Let $K$ be a number field, and let $C$ be an algebraic curve of genus $g \geq 2$ defined over $K$. We define $d_C$ to be the positive integer with the following property: there exists at most finitely many $\overline{\mathbb{Q}}$-points of $x \in C$ with the property that $[K(x) : K] \leq d_C$, and for any integer $d > d_C$, there exists infinitely many points $x \in C(\overline{\mathbb{Q}})$ such that $[K(x) : K] \leq d$. Note that this is well defined by Faltings' theorem. Here the notation $K(x)$ refers to adjoining all coordinates of $x$ to $K$. We say that $x \in C(\overline{\mathbb{Q}})$ is a *low degree point* of $C$ if $[K(x) : K] \leq d_C$. Denote by $S_C$ the set of low degree points.

We now consider the stable canonical height $h$ on $C(\overline{\mathbb{Q}})$ given by Arakelov theory and the canonical sheaf. By Bogomolov's conjecture (i.e., theorem of Shou-Wu Zhang and Emmanuel Ullmo), there exists a number $\varepsilon_C > 0$ such that the set $\{x \in C(\overline{\mathbb{Q}}) : h(x) < \varepsilon_C\}$ is finite, and for all $\delta > \varepsilon_C$, the set $\{x \in C(\overline{\mathbb{Q}}) : h(x) < \delta\}$ is Zariski-dense. Call the elements in $T_C = \{x \in C(\overline{\mathbb{Q}}) : h(x) < \varepsilon_C\}$ the set of *low height points*.
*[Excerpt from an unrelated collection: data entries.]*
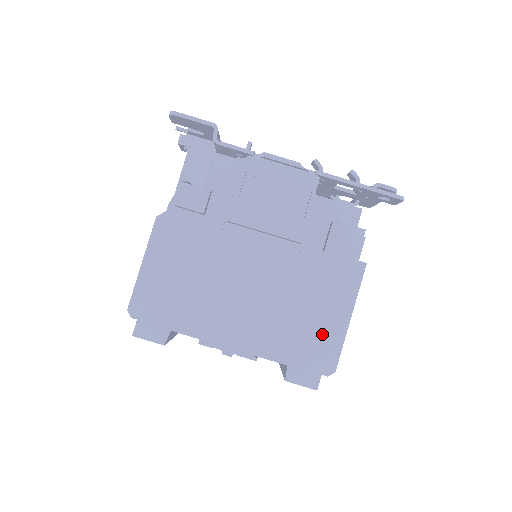
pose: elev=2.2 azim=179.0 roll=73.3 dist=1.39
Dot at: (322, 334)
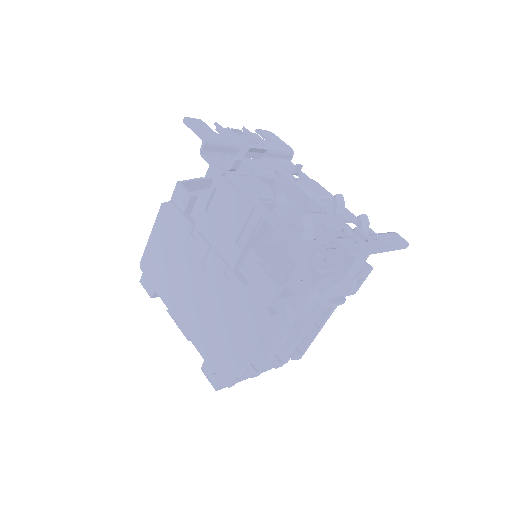
Dot at: (228, 353)
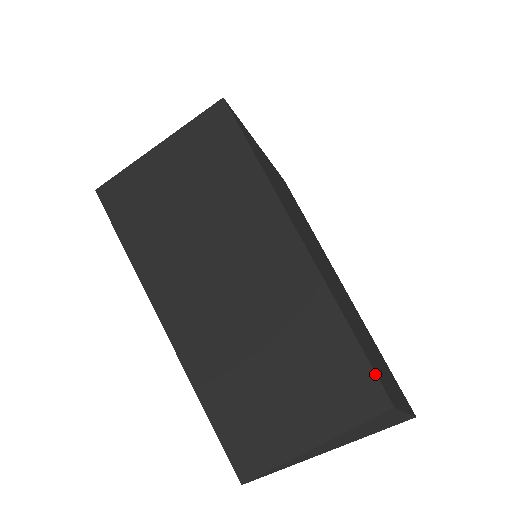
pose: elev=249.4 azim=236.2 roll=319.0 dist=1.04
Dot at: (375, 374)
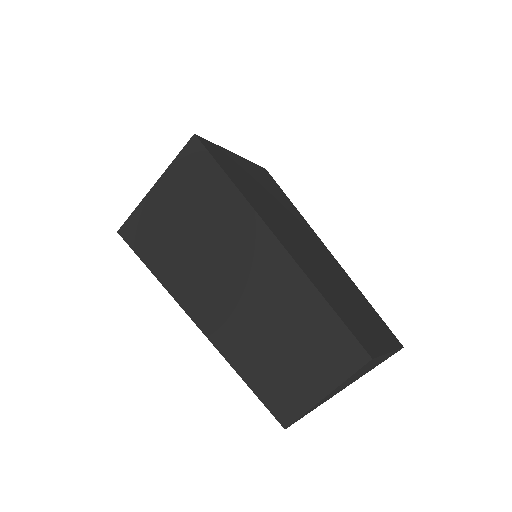
Dot at: (355, 339)
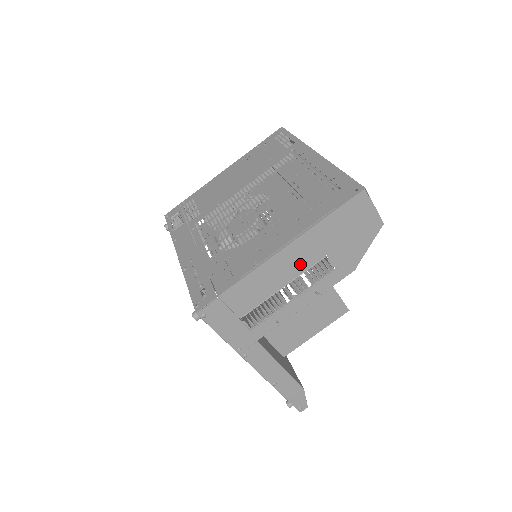
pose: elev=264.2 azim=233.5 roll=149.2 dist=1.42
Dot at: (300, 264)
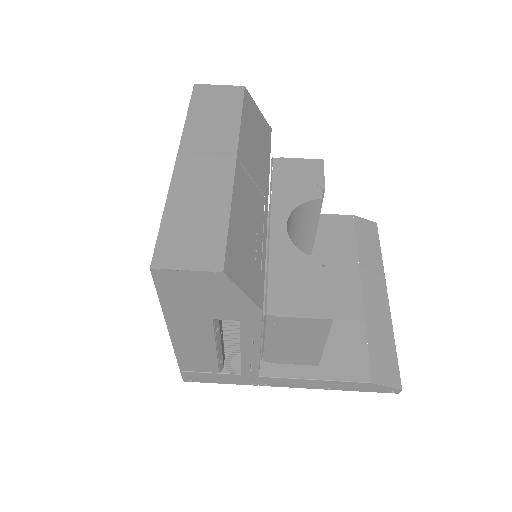
Dot at: (202, 333)
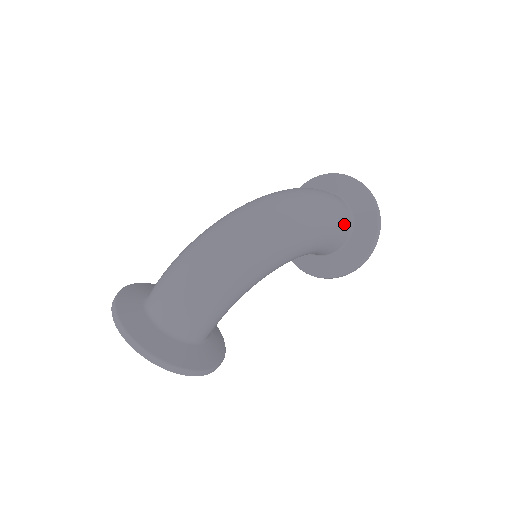
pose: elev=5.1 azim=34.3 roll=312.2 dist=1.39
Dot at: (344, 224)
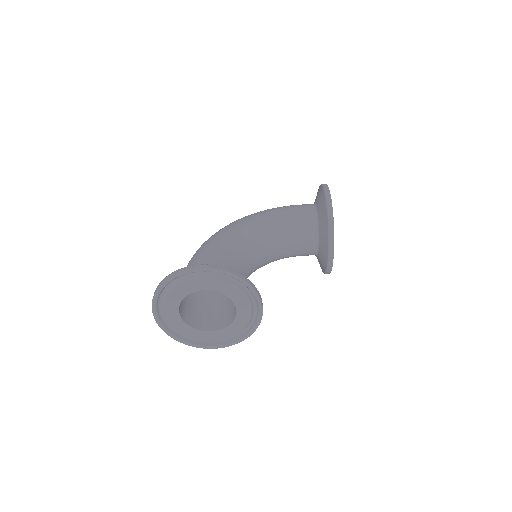
Dot at: occluded
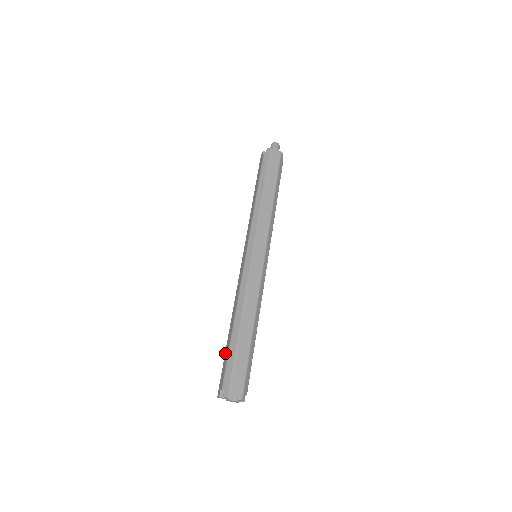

My question concerns the intersection of $T_C \cap S_C$, or points which are both low degree and low height. Clearly, this intersection can be empty: for example, when $C$ is a hyperelliptic curve we have $d_C = 1$, so $S_C = C(K)$, which can already be empty. Now suppose that $C(K) \ne \emptyset$. Do we still expect $S_C \cap T_C = \emptyset$ typically?